Researchers compared quality of life and motor functioning in patients cared for by a general neurologist and those cared for by a multidisciplinary team comprising a movement disorders specialist, PD nurses, and a social worker.

"Because the multidisciplinary team included a movement disorders specialist, we cannot be certain whether the group difference in outcome was the result of the 'team' aspect or the 'specialist' aspect of the intervention," say study author Mark Guttman (University of Toronto, Ontario, Canada) and co-workers.

They suggest that the next step should be to compare outcomes for patients treated by a general neurologist with and without a team. "Studying a movement disorders specialist plus a team versus a movement disorders specialist risks the possibility of a ceiling effect," they note, also observing that movement disorder specialists are often in short supply and may be best reserved for the most challenging cases.

During the 8 months of the intervention, quality of life on the Parkinson's Disease Questionnaire (PDQ-39) worsened slightly among the 49 patients receiving usual care from a neurologist, by an average of 1.4 points. By contrast, scores improved by 2.5 points among the 51 patients assigned to multidisciplinary care, creating a significant 3.4-point difference between the groups.

"Such an improvement will be clinically meaningful to patients," the researchers write in Movement Disorders.

The patients were unavoidably aware of their group allocation, but were asked not to reveal it to any clinician, and the researchers who assessed the patients were not aware of which group they were in.

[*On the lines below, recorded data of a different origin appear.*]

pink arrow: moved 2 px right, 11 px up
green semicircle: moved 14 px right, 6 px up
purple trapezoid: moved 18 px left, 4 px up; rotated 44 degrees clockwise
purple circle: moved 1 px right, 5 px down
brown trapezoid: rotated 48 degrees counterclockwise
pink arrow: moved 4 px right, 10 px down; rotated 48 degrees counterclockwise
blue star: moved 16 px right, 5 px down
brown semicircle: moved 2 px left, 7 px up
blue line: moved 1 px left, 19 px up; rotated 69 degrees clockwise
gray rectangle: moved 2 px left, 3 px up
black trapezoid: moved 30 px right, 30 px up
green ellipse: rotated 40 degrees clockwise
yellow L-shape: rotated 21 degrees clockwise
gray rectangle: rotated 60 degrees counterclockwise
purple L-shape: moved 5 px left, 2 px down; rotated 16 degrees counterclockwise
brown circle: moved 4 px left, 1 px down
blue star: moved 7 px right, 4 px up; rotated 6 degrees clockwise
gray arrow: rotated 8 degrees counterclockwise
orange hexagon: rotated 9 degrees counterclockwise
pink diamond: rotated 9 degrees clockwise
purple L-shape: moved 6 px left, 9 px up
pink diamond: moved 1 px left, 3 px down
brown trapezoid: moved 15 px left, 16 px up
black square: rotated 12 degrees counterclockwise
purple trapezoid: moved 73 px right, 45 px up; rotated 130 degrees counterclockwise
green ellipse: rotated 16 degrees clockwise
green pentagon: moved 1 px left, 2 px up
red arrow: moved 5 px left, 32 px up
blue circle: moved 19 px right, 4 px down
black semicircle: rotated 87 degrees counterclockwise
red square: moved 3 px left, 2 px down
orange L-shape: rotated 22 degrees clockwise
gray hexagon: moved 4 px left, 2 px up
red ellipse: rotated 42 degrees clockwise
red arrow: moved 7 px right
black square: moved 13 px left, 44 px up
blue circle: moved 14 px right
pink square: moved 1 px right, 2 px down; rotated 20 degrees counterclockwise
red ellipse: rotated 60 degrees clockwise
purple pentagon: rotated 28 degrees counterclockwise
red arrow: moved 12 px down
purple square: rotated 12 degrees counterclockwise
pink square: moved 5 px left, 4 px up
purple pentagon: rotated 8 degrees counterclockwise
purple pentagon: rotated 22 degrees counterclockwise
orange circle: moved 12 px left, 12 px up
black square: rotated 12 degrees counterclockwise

Multidisciplinary care was associated with significant improvements in the PDQ-39 subscales assessing mobility, activities of daily living, and emotional wellbeing, but not in those measuring stigma, social support, cognition, communication, and bodily discomfort.

The secondary outcome of change on the Unified Parkinson's Disease Rating Scale was also significantly influenced by group allocation, with patients in the multidisciplinary care group having a 2.7-point improvement compared with a 1.6-point deterioration in the control group.

"This improvement falls within the range of effect sizes reported in several clinical trials of dopaminergic medication," say Guttman et al. "Although direct comparisons with drug trials are difficult, the observed change in motor functioning appears clinically relevant for patients."

Tertiary outcomes covering depression and psychosocial functioning were also improved in patients assigned to multidisciplinary rather than usual care.